(Camera settings data)

■ ■ ■

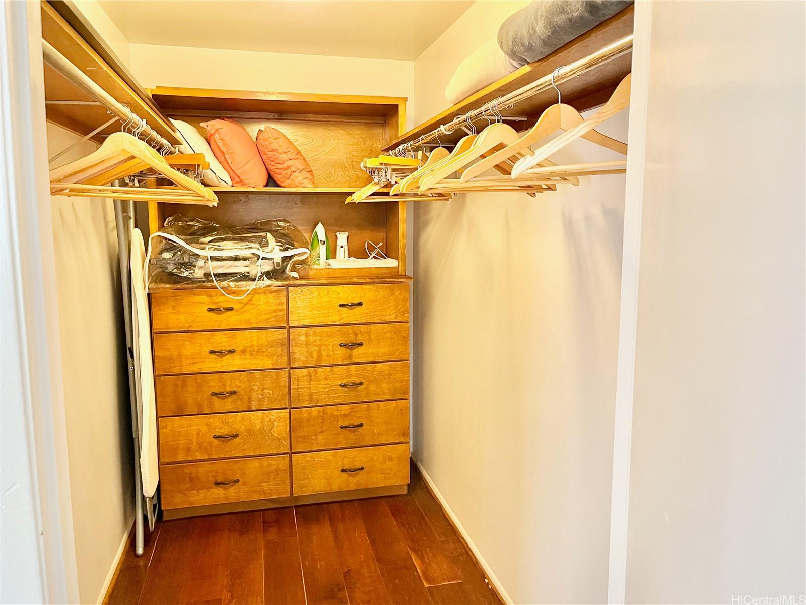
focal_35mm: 26
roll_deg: +0.2
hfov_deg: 67.3
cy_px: 302
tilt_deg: -6.9
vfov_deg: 53.1
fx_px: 605
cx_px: 403
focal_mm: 5.1
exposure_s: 1/60
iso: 400
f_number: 1.6
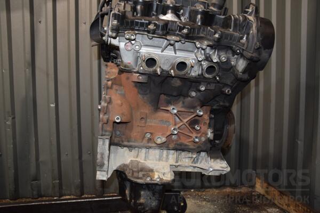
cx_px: 160
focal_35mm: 27
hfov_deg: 67.4
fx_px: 240
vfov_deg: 47.9
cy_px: 106
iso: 800
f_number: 5
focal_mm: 18
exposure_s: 1/60
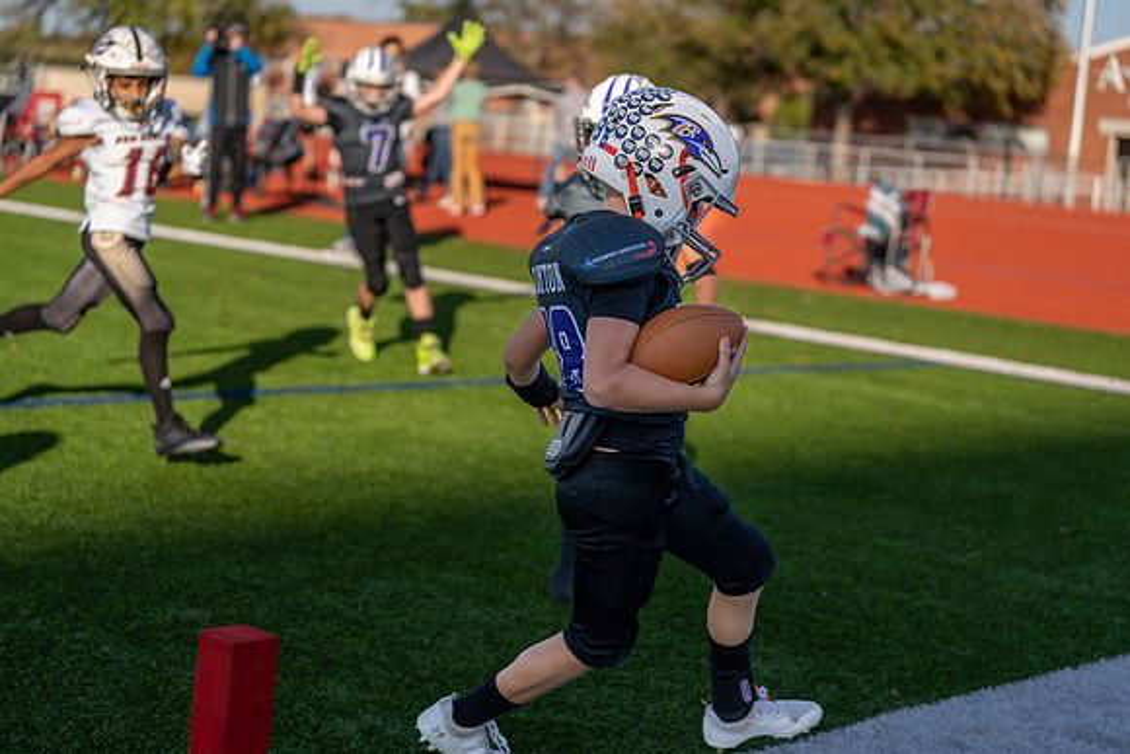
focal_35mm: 71
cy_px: 377
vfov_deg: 19.2
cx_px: 565
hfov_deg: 28.5
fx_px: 2226
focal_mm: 70
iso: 100
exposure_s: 1/1250
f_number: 2.8
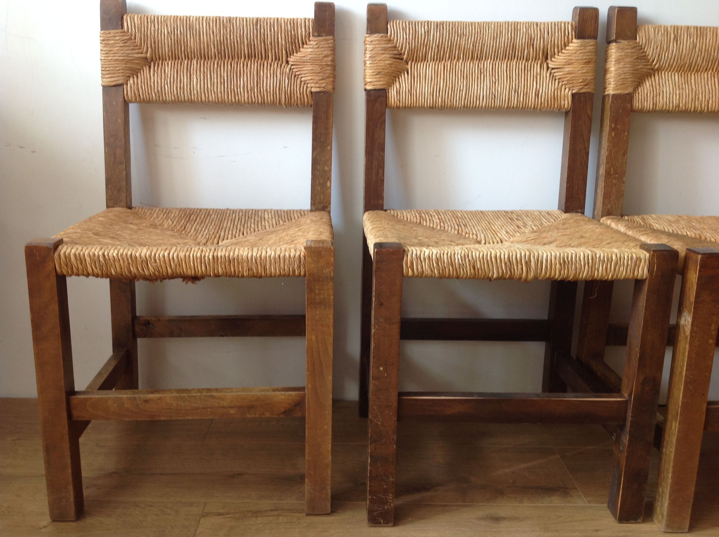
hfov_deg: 52.7
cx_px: 360
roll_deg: -1.7
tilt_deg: -13.5
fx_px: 726
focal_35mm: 35
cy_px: 268
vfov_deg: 40.6
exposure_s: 1/20
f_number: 2.4
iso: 64
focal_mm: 4.28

■ ■ ■

# [WHAT THE TASK REQUIRES]
The answer is the lines above, word for word, from the first one through the one containing "focal_35mm: 71"; it includes no pictures.

# [EXERCISE OUTPUT]
focal_35mm: 26
roll_deg: +0.2
hfov_deg: 67.3
cy_px: 302
tilt_deg: -6.9
vfov_deg: 53.1
fx_px: 605
cx_px: 403
focal_mm: 5.1
exposure_s: 1/60
iso: 400
f_number: 1.6
cx_px: 160
focal_35mm: 27
hfov_deg: 67.4
fx_px: 240
vfov_deg: 47.9
cy_px: 106
iso: 800
f_number: 5
focal_mm: 18
exposure_s: 1/60
focal_35mm: 71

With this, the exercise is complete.